NOLO: Since Thomas Alva Edison’s day the patent system has become more complicated and more complex, yet you still maintain that a diligent inventor can prepare his or her own patent application. Tell us why you believe that inventors can prepare their own applications.

DAVID PRESSMAN: Yes, because the inventing process is still the same, and it’s actually much harder than the patent application filing and preparation process when you look at all the work involved. To get a patent you actually have to do some new things which inventors are not familiar with, but basically a patent application is just a detailed explanation of how to make and use the invention in conjunction with drawings, and then there’s a few forms and rules you have to follow, but I lay them all out in a checklist, and I think anybody who is smart enough to invent, to create something new, should be easily able to follow the instructions. You do have to be able to write a detailed description of your invention in conjunction with drawings, and frankly, not everybody can do that, but if you can do that, I think the rest is duck soup.

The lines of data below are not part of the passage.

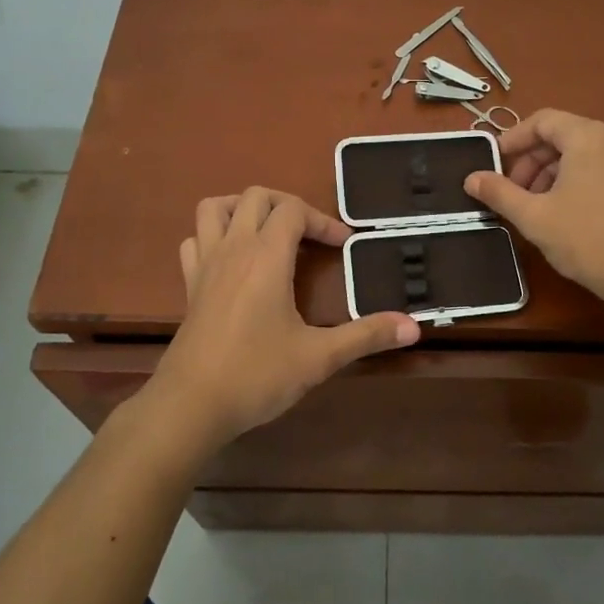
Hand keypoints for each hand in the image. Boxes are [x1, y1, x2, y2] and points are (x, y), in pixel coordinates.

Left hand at [149, 187, 418, 450]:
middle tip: (310, 235)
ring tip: (268, 231)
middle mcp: (233, 248)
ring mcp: (205, 264)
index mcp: (266, 256)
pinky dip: (213, 236)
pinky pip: (195, 240)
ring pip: (214, 208)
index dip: (322, 220)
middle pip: (255, 196)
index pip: (293, 210)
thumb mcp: (319, 357)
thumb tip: (414, 327)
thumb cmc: (256, 375)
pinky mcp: (189, 285)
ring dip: (243, 208)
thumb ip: (366, 336)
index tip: (343, 245)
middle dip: (287, 205)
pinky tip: (232, 259)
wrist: (190, 406)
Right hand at [463, 109, 603, 307]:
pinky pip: (598, 167)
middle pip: (561, 136)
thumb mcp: (534, 216)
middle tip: (511, 192)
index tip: (493, 164)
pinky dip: (574, 180)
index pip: (542, 120)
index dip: (513, 139)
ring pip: (579, 154)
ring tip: (534, 207)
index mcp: (588, 136)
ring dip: (550, 173)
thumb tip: (470, 178)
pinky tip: (562, 212)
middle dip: (530, 161)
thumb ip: (499, 192)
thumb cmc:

NOLO: There are many things that an inventor needs to do when preparing a patent application, and you discuss them in detail in Patent it Yourself. But if you had to discuss one indispensable thing to do before filing a patent application, what would it be?

DAVID PRESSMAN: There’s two things you have to do to avoid a lot of needless work with your invention, and that is to make a search before you file, and to evaluate it for commercial potential before you file, because if it’s old, and there is a reference showing the same thing, all your work will be wasted, and also if it has one or more serious drawbacks and you didn’t think about these, then your work will also be wasted. 

NOLO: There’s often one person who stands between an inventor and a patent, and that’s a patent examiner at the USPTO. You once worked as a patent examiner… what are patent examiners looking for when they examine a patent application?

DAVID PRESSMAN: Yes, I was a patent examiner for two years, and I can tell you the first thing an examiner needs to do is to understand the invention, and make sure that the application tells how to make and use the invention, and if the application passes that hurdle, the examiner needs to be sure that the claims are clearly written and directed to the invention that’s described in the patent specification, and lastly, when those formalities are over with, the examiner has to get into the meat of the matter, and make sure that the invention claimed is novel and unobvious, and to do that, the inventor makes a search of all the prior art, and pulls out everything that is close, and then compares the claims with this prior art to make sure or to determine if the claims recite something novel and unobvious over the prior art.